È come quando si ci lamenta del fatto che i ragazzi di oggi non vogliono più leggere e preferiscono guardare la tv. Perché l'accanimento contro di essa? È solo un mezzo, no? Ma “mostra dei messaggi distorti”. “La televisione mostra solo quello che vuole.”

Stupidi.

Pensate che i libri non lo facciano? Davvero, pensate che i libri mostrino i loro contenuti in maniera oggettiva? I libri ti mostrano quello che ti vogliono mostrare. Quello che l'autore ti vuole mostrare. Se io fossi il personaggio di una storia, un lettore mi guarderebbe con gli occhi pieni di paura e disprezzo, come fanno i paesani di questa città, solo se l'autore lo volesse. Ma nessun autore lo vorrebbe. O almeno credo.

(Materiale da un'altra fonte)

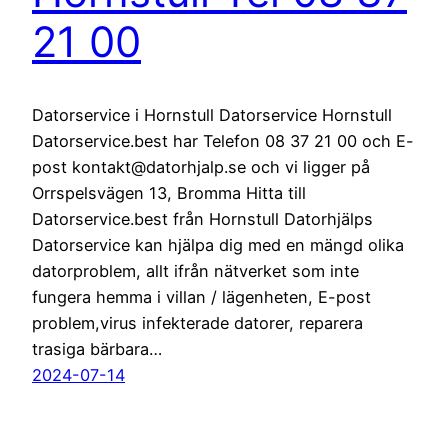
21 00
Datorservice i Hornstull Datorservice Hornstull
Datorservice.best har Telefon 08 37 21 00 och E-
post kontakt@datorhjalp.se och vi ligger på
Orrspelsvägen 13, Bromma Hitta till
Datorservice.best från Hornstull Datorhjälps
Datorservice kan hjälpa dig med en mängd olika
datorproblem, allt ifrån nätverket som inte
fungera hemma i villan / lägenheten, E-post
problem,virus infekterade datorer, reparera
trasiga bärbara…
2024-07-14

Ma in sostanza, che cambia? Cambia solo che quando tu impari a leggere, ma leggere veramente, fai attenzione anche a tutti i particolari che un libro, tralasciando la sua storia, ti vuole trasmettere. E ciò ti fa capire che quando ti viene trasmesso un messaggio devi analizzarlo, e non accettarlo passivamente. Le persone di oggi quando guardano la tv accettano perfino il volume troppo alto o basso, tanto s'impigriscono e si rifiutano di allungare un braccio per cambiarlo. Le vecchiette di oggi hanno accettato uno strumento che ai loro tempi nemmeno esisteva solo per guardare le soap opere e accettare i ricordi nostalgici che quelle serie fanno riemergere, perché altro se non la nostalgia non gli è rimasto.
Rendendosi conto di essere quasi arrivato, Lucio uscì il cellulare per controllare l'orario. Le sei e ventisei. La biblioteca apre al pubblico alle 8, ma il bibliotecario è sempre stata una persona modesta e gentile, che ha ogni volta accolto Lucio ben prima. Essendo un uomo solo, che va a letto presto, il bibliotecario si ritrovava alla biblioteca molto in anticipo, passando le ore in attesa dell'apertura a leggere.

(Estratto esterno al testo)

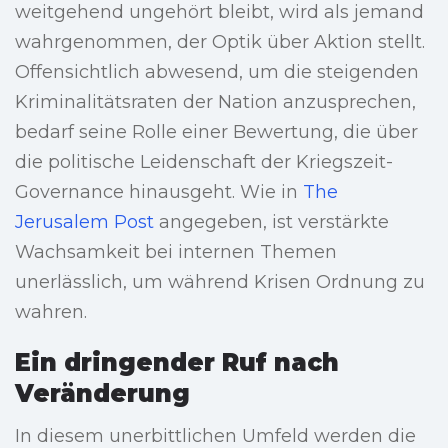
weitgehend ungehört bleibt, wird als jemand
wahrgenommen, der Optik über Aktion stellt.
Offensichtlich abwesend, um die steigenden
Kriminalitätsraten der Nation anzusprechen,
bedarf seine Rolle einer Bewertung, die über
die politische Leidenschaft der Kriegszeit-
Governance hinausgeht. Wie in
The
Jerusalem Post
angegeben, ist verstärkte
Wachsamkeit bei internen Themen
unerlässlich, um während Krisen Ordnung zu
wahren.
Ein dringender Ruf nach
Veränderung
In diesem unerbittlichen Umfeld werden die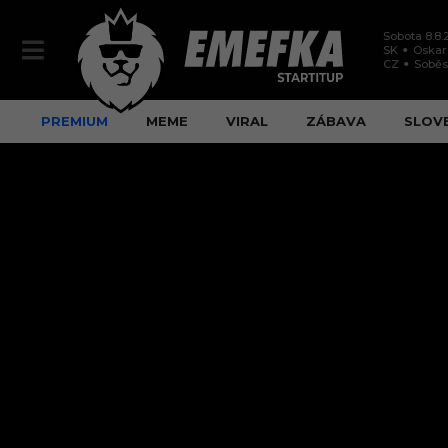
Sobota 8.8.
SK
Oskar
CZ
Soběs
PREMIUM
MEME
VIRAL
ZÁBAVA
SLOV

So che lavora ancora lì, perciò sarà già arrivato aspettando l'aper...
Cosa?”
La biblioteca si trovava dietro una chiesa, in quello che una volta era un convento. È incredibile come in quella cittadina, moltissimi edifici pubblici fossero in origine conventi. Questo vuol dire che praticamente nel centro storico, ogni cento metri, c'era un convento. La chiesa che da in prestito la biblioteca era una chiesa dal gusto molto semplice, pesante e dalla pietra molto chiara, forse ormai sbiadita dai secoli di sole. Stessa sorte tocca alle coppe di ceramica che ricoprono il tetto, una volte brune e scure, oggi del colore dell'argilla chiara, tipica di quelle zone. Normalmente i primi raggi di sole, toccando la struttura, la facevano brillare di una lucentezza opaca, che risplendeva negli occhi di chi guardava, ma non abbagliava mai.
Ma quel giorno, Lucio non rimase abbagliato per un altro motivo. Un motivo che lo colpì nel profondo, lo sconvolse, e gli spalancò gli occhi, rimasti grigi. La roccia della biblioteca era tornata completamente scura, completamente coperta dai raggi del sole, per colpa di una pianta rampicante che aveva ricoperto l'intero edificio. La biblioteca assumeva ora l'aspetto di una prigione, si entrava e forse non se ne usciva più.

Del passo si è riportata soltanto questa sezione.